If someone invited you to a dinner party, but then only allowed you to eat the bread at the table verses the entire meal, chances are, you’d leave feeling pretty hungry.
Applying that analogy–let’s look at how a vendors services model impacts the overall partner-vendor relationship. We all know that services are “meat and potatoes” for solution providers. As a matter of fact, services now represent 40-50% of Cisco channel partners business, up from 20 percent five years ago.
But the reality is that traditional services models don’t allow channel partners to fully participate in the services opportunity. HP is a case in point. HP has a traditional services model, with an army of approximately 200,000 services employees and a “hard deck” where they sell direct to 1,800-2,000 of their largest customers.
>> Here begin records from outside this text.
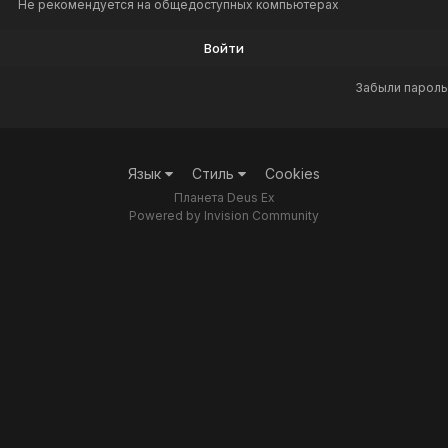
Не рекомендуется на общедоступных компьютерах
Войти
Забыли пароль
Язык
Стиль
Cookies
Планета Deus Ex
Powered by Invision Community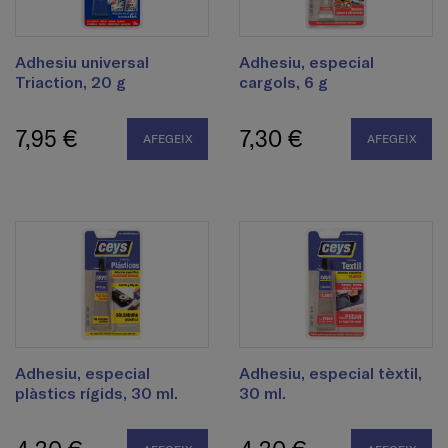
Adhesiu universal
Adhesiu, especial
Triaction, 20 g
cargols, 6 g
7,95 €
7,30 €
AFEGEIX
AFEGEIX
Adhesiu, especial
Adhesiu, especial tèxtil,
plàstics rígids, 30 ml.
30 ml.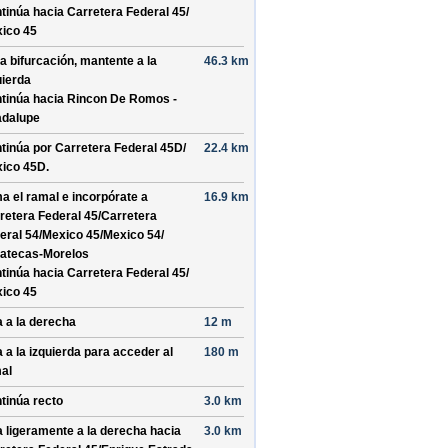
tinúa hacia Carretera Federal 45/
ico 45
la bifurcación, mantente a la
46.3 km
uierda
tinúa hacia Rincon De Romos -
dalupe
tinúa por
Carretera Federal 45D/
22.4 km
ico 45D
.
a el ramal e incorpórate a
16.9 km
retera Federal 45/
Carretera
eral 54/
Mexico 45/
Mexico 54/
atecas-Morelos
tinúa hacia Carretera Federal 45/
ico 45
a a la derecha
12 m
a a la izquierda para acceder al
180 m
al
tinúa recto
3.0 km
a ligeramente a la derecha hacia
3.0 km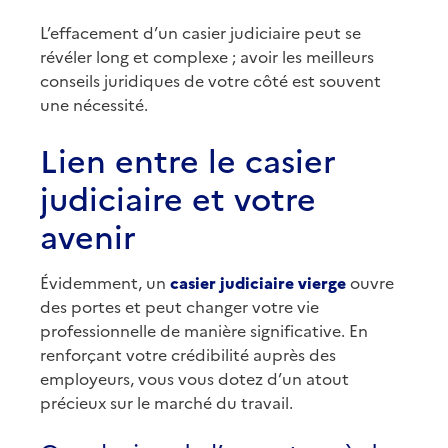
L’effacement d’un casier judiciaire peut se
révéler long et complexe ; avoir les meilleurs
conseils juridiques de votre côté est souvent
une nécessité.
Lien entre le casier
judiciaire et votre
avenir
Évidemment, un
casier judiciaire vierge
ouvre
des portes et peut changer votre vie
professionnelle de manière significative. En
renforçant votre crédibilité auprès des
employeurs, vous vous dotez d’un atout
précieux sur le marché du travail.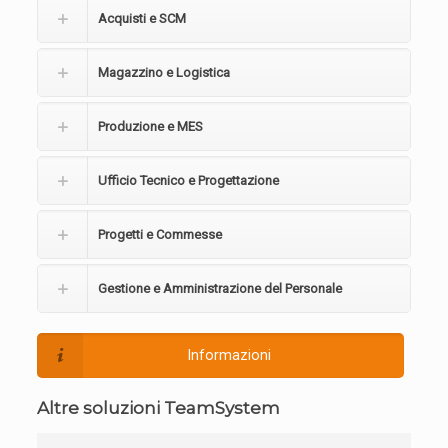
Acquisti e SCM
Magazzino e Logistica
Produzione e MES
Ufficio Tecnico e Progettazione
Progetti e Commesse
Gestione e Amministrazione del Personale
Informazioni
Altre soluzioni TeamSystem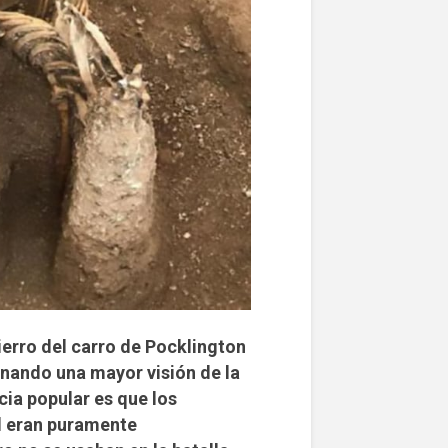
ierro del carro de Pocklington
onando una mayor visión de la
cia popular es que los
l eran puramente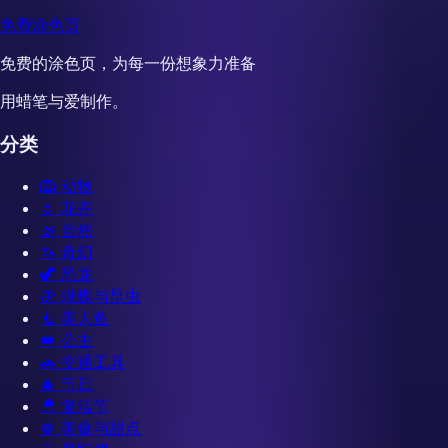
免费涂色页
免费的涂色页，为每一份想象力准备
用蜡笔与爱制作。
分类
🦁
动物
🌷
花卉
🌿
自然
🦄
奇幻
🦖
恐龙
🦋
蝴蝶与昆虫
🧜
美人鱼
👑
公主
🚗
交通工具
🎄
节日
🐣
复活节
🍓
美食与甜点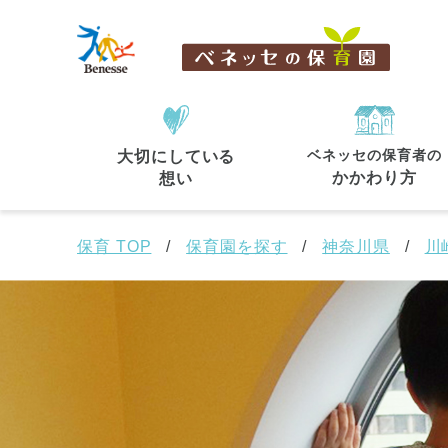
ベネッセの保育者の
大切にしている
住所・駅名
から探す
かかわり方
想い
保育 TOP
保育園を探す
神奈川県
川
都道府県
から探す
東京都
東京都 全域
(44)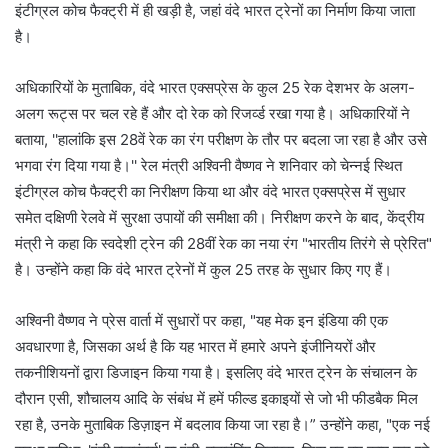
इंटीग्रल कोच फैक्ट्री में ही खड़ी है, जहां वंदे भारत ट्रेनों का निर्माण किया जाता
है।
अधिकारियों के मुताबिक, वंदे भारत एक्सप्रेस के कुल 25 रेक देशभर के अलग-
अलग रूट्स पर चल रहे हैं और दो रेक को रिजर्व्ड रखा गया है। अधिकारियों ने
बताया, ''हालांकि इस 28वें रेक का रंग परीक्षण के तौर पर बदला जा रहा है और उसे
भगवा रंग दिया गया है।'' रेल मंत्री अश्विनी वैष्णव ने शनिवार को चेन्नई स्थित
इंटीग्रल कोच फैक्ट्री का निरीक्षण किया था और वंदे भारत एक्सप्रेस में सुधार
समेत दक्षिणी रेलवे में सुरक्षा उपायों की समीक्षा की। निरीक्षण करने के बाद, केंद्रीय
मंत्री ने कहा कि स्वदेशी ट्रेन की 28वीं रेक का नया रंग "भारतीय तिरंगे से प्रेरित"
है। उन्होंने कहा कि वंदे भारत ट्रेनों में कुल 25 तरह के सुधार किए गए हैं।
अश्विनी वैष्णव ने प्रेस वार्ता में सुधारों पर कहा, "यह मेक इन इंडिया की एक
अवधारणा है, जिसका अर्थ है कि यह भारत में हमारे अपने इंजीनियरों और
तकनीशियनों द्वारा डिजाइन किया गया है। इसलिए वंदे भारत ट्रेन के संचालन के
दौरान एसी, शौचालय आदि के संबंध में हमें फील्ड इकाइयों से जो भी फीडबैक मिल
रहा है, उनके मुताबिक डिज़ाइन में बदलाव किया जा रहा है।” उन्होंने कहा, "एक नई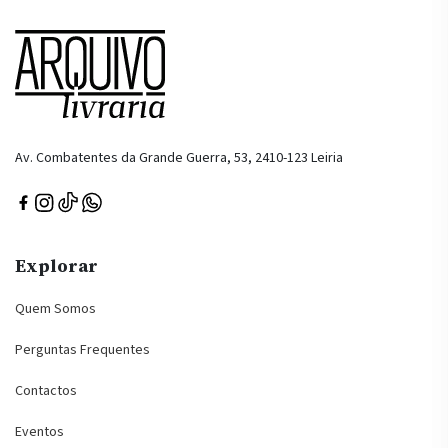
Av. Combatentes da Grande Guerra, 53, 2410-123 Leiria
Explorar
Quem Somos
Perguntas Frequentes
Contactos
Eventos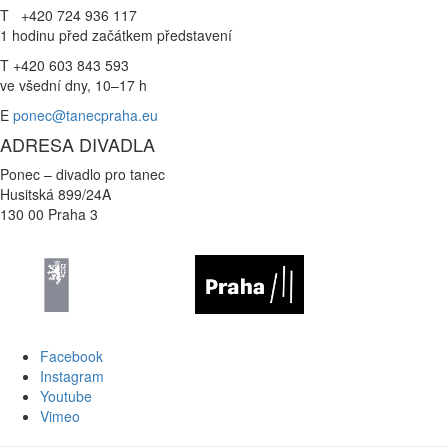
T +420 724 936 117
1 hodinu před začátkem představení
T +420 603 843 593
ve všední dny, 10–17 h
E
ponec@tanecpraha.eu
ADRESA DIVADLA
Ponec – divadlo pro tanec
Husitská 899/24A
130 00 Praha 3
Facebook
Instagram
Youtube
Vimeo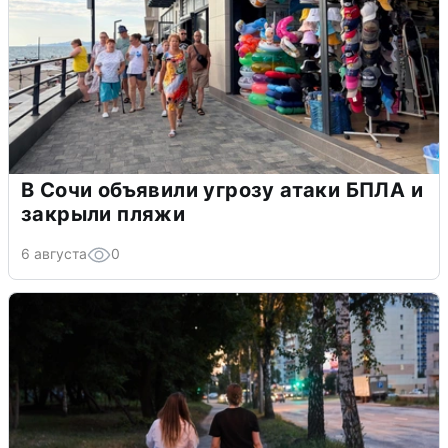
В Сочи объявили угрозу атаки БПЛА и
закрыли пляжи
6 августа
0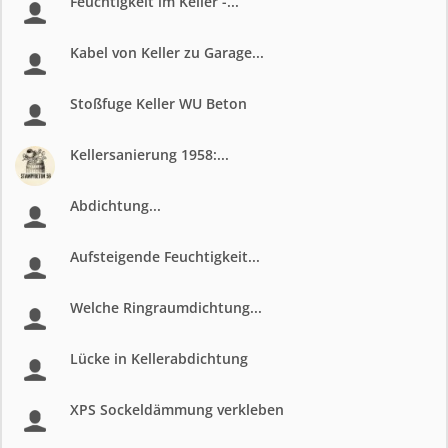
Feuchtigkeit im Keller -...
Kabel von Keller zu Garage...
Stoßfuge Keller WU Beton
Kellersanierung 1958:...
Abdichtung...
Aufsteigende Feuchtigkeit...
Welche Ringraumdichtung...
Lücke in Kellerabdichtung
XPS Sockeldämmung verkleben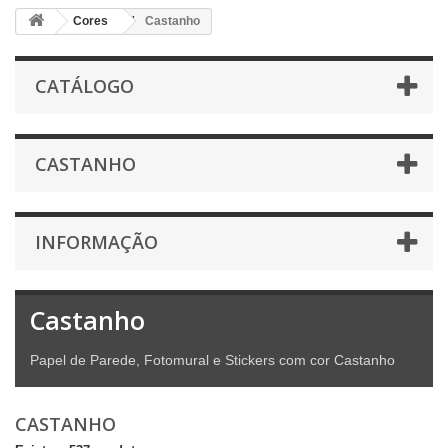
Cores
Castanho
CATÁLOGO
CASTANHO
INFORMAÇÃO
Castanho
Papel de Parede, Fotomural e Stickers com cor Castanho
CASTANHO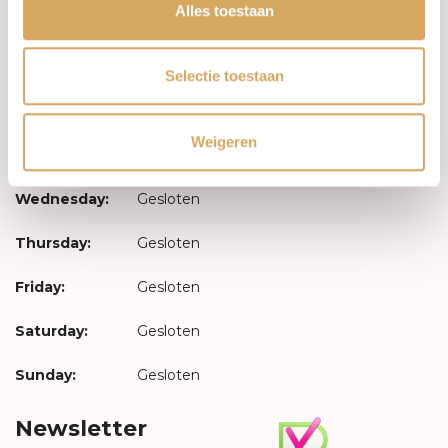
Log in
Alles toestaan
Opening hours
Selectie toestaan
Monday:
Gesloten
Weigeren
Tuesday:
Gesloten
Wednesday:
Gesloten
Thursday:
Gesloten
Friday:
Gesloten
Saturday:
Gesloten
Sunday:
Gesloten
Newsletter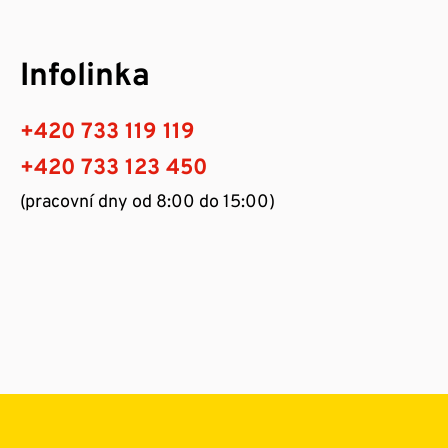
Infolinka
+420 733 119 119
+420 733 123 450
(pracovní dny od 8:00 do 15:00)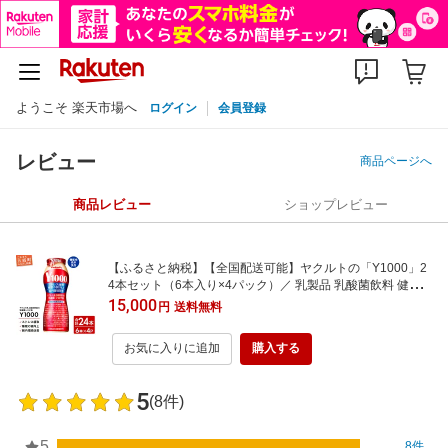
ようこそ 楽天市場へ
ログイン
会員登録
レビュー
商品ページへ
商品レビュー
ショップレビュー
【ふるさと納税】【全国配送可能】ヤクルトの「Y1000」2
4本セット（6本入り×4パック）／ 乳製品 乳酸菌飲料 健康
腸活 ストレス緩和 睡眠の質向上 乳酸菌シロタ株 機能性表示
15,000
円
送料無料
食品 茨城県
お気に入りに追加
購入する
5
(8件)
5
8件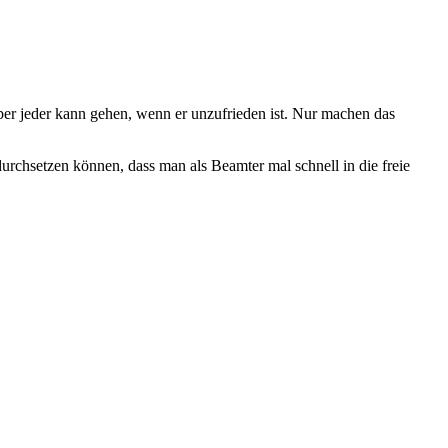
ber jeder kann gehen, wenn er unzufrieden ist. Nur machen das
rchsetzen können, dass man als Beamter mal schnell in die freie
Cisco, on the other hand, has approximately 11,000 Services employees and allows partners to participate in the Services opportunity at every level, from the largest global customers to the local small business. Our partners are the extension our Services arm.
Through programs such as Collaborative Professional Services (CPS) and Steps-to-Success, Cisco also has a range of initiatives designed to transfer knowledge gained by Cisco Services to accelerate partner success.
To go back to our original analogy, Cisco allows partners to enjoy the entire meal…and the $49 billion services TAM around Cisco technologies and architectures in FY12 definitely offers some enticing menu options!
To take advantage of this tremendous opportunity, Cisco Services aims to work with partners to deliver new services experiences to customers through its unique sales engagement model, smart services portfolio and partner-centric programs. Now, Cisco is taking the next step forward to further clarify our sales engagement model and drive consistency in the field.